In 2011, I read Half the Sky: Turning Oppression into Opportunity for Women Worldwide. There was one sentence that stuck with me in particular; I would hear it repeated in my mind constantly.
But to tackle an issue effectively, you need to understand it — and it’s impossible to understand an issue by simply reading about it. You need to see it firsthand, even live in its midst.
I had spent the past 5 years working in marketing for luxury brands in NYC, living in Greenwich Village and thoroughly enjoying dating the city I love. Life was near perfect, but I couldn’t let go of this feeling that I needed to be a part of what Nicholas Kristof and Sheryl WuDunn were doing. I knew I had no real excuses, and I had all the support imaginable.
After researching dozens of organizations, I decided to volunteer for The Girls Foundation of Tanzania (TGFT). TGFT sponsors about a dozen secondary school girls’ tuitions and provides housing and a support network for the girls when they are on long breaks from school. For four months, I would live with them in a village near Arusha, Tanzania, and teach them computer skills.
Holly teaches computer skills to two students at the Girls Foundation of Tanzania.

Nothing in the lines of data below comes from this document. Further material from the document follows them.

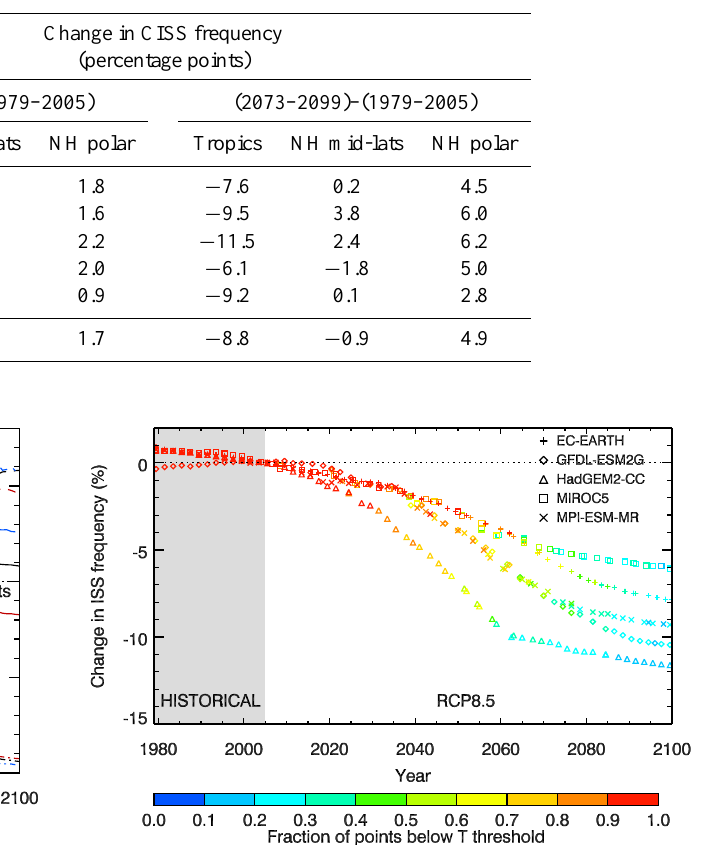
Figure 5. Time series of the multi-model-mean change in CISS frequency (in percentage points) at 250hPa from 1979 to 2099, calculated for each year as the mean CISS frequency minus the 1979–2005 average (the historical period, shown by grey shading). The change is calculated separately for the tropics (dashed-dotted lines), NH mid-latitudes (solid lines) and NH polar (dashed lines) regions, for the annual (black lines), DJF (blue lines) and JJA (red lines) mean changes. The changes are calculated separately for each CMIP5 model and averaged to provide a multi-model mean; a 10- year running mean has been applied to each time series before plot- ting.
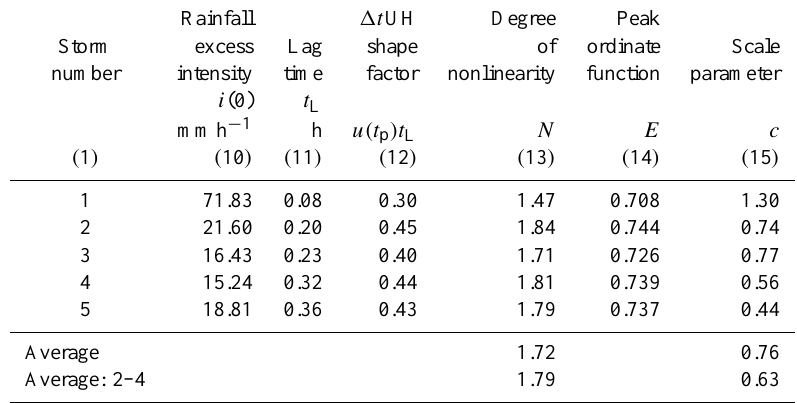
Table 2b. Unit hydrograph data for the Edwardsville catchment. Variable instantaneous unit hydrograph (IUH) model parameters. Rainfall 1t UH Degree Peak Storm excess Lag shape of ordinate Scale number intensity time factor nonlinearity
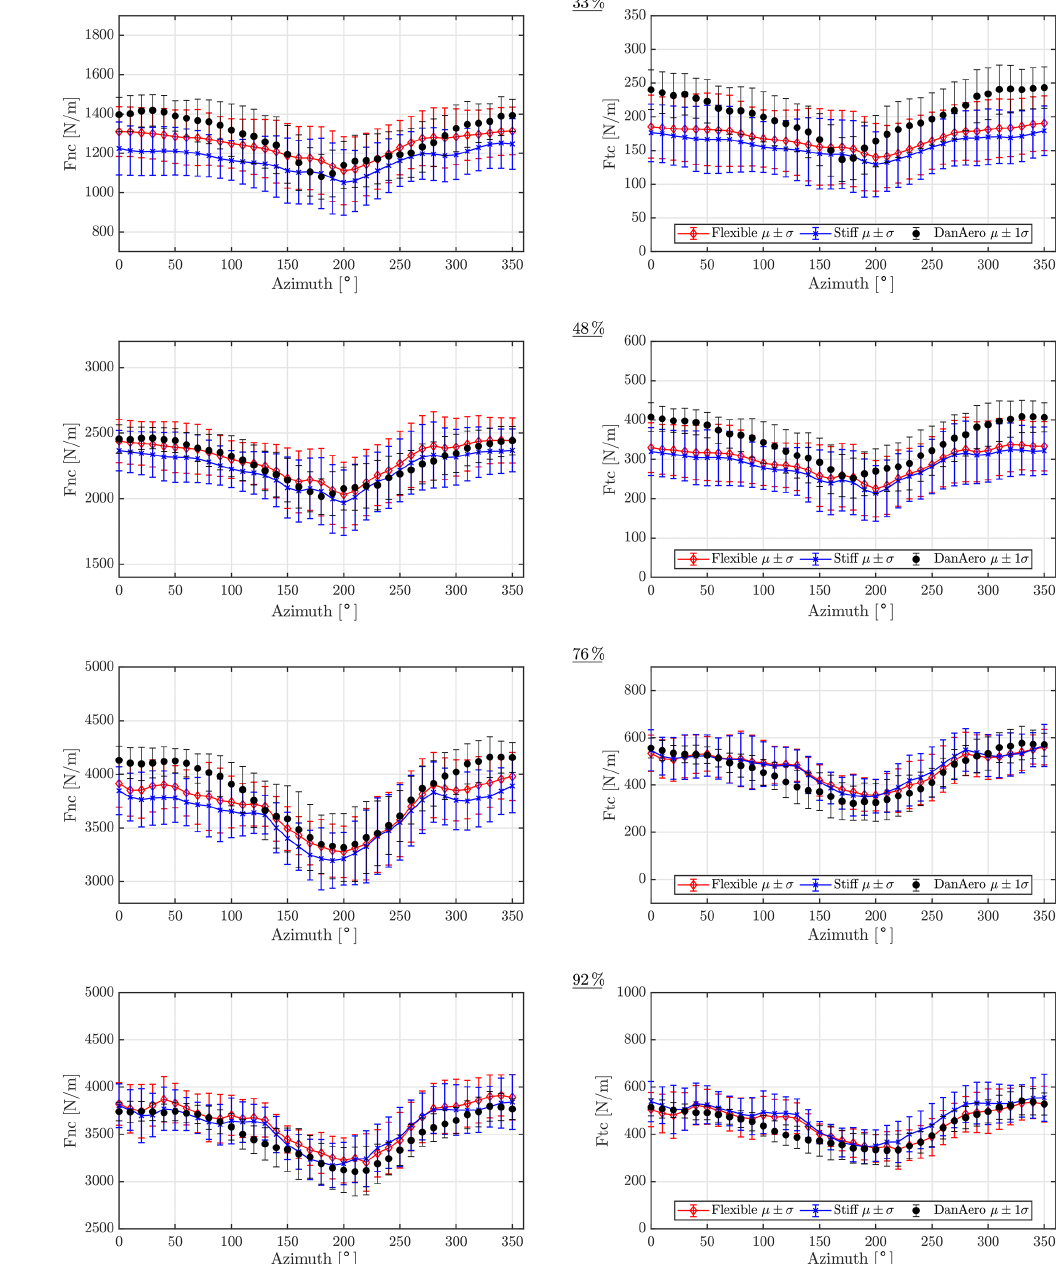
Figure 16. Normal and tangential forces for stiff and flexible simulations along with DanAero measurements. Sections at 33, 48, 76, and 92% blade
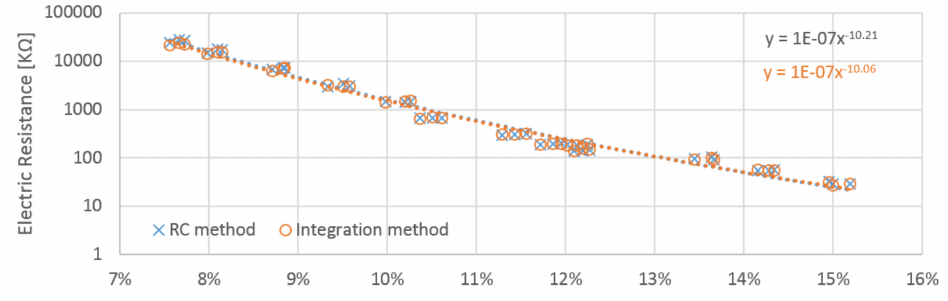
Figure 11. Obtained resistances from the integration and RC methods for the “B” probes placed on the right sides of the samples.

When I arrived in the country, I immediately felt like I was completely in over my head. Regardless of the rollercoaster of emotions and personal challenges I was experiencing, I sought out to teach the girls how to navigate computers in general and, specifically, how to use Excel, Word and PowerPoint.
I got the girls set up with email accounts and introduced them to the power of the World Wide Web. After about month, most of the girls were learning quickly and starting to explore computer programs on their own. They wrote poems on Word, transcribed their report cards on Excel, and created elaborate slide shows set to their favorite songs. From time to time, some of the girls would interrupt my day (even going as far as to slide over my lunch and plop down the laptop in front of my face!) to ask specific questions. At first I was slightly annoyed, but I grew to love these interruptions. It showed how much they wanted to learn.
Before winter break last December, each girl gave a PowerPoint presentation. It turned out that every single girl went above and beyond what I had taught them — they had explored PowerPoint on their own and added to their presentations outside of our regular classes. Coming from a corporate background, I had no idea teaching could be so personally rewarding.
I trust these skills will stay with the girls throughout their lives regardless of how often they are able to get online. Even though personal computers are not common here for most Tanzanians, I trust completely in their determination to propel themselves forward.
I return to New York City in mid-February. I’m not sure what my next step is, but it will not be consistent with my former career. I’d like to say that my experience with the girls has shifted my goals, but it was really just a book that did the trick.
I leave this country knowing that in the lives of a group of girls in Tanzania I have made a small difference. The hardest part of this whole journey hasn’t been being half way around the world from the city I adore, my friends worth their weight in gold, the world’s most supportive boyfriend, a boss and team of coworkers that felt like a family or even a stable electrical grid and consistent supply of running water. The hardest part has been trying to convince the girls of a new truth in their lives: that they will always have me, just one click away.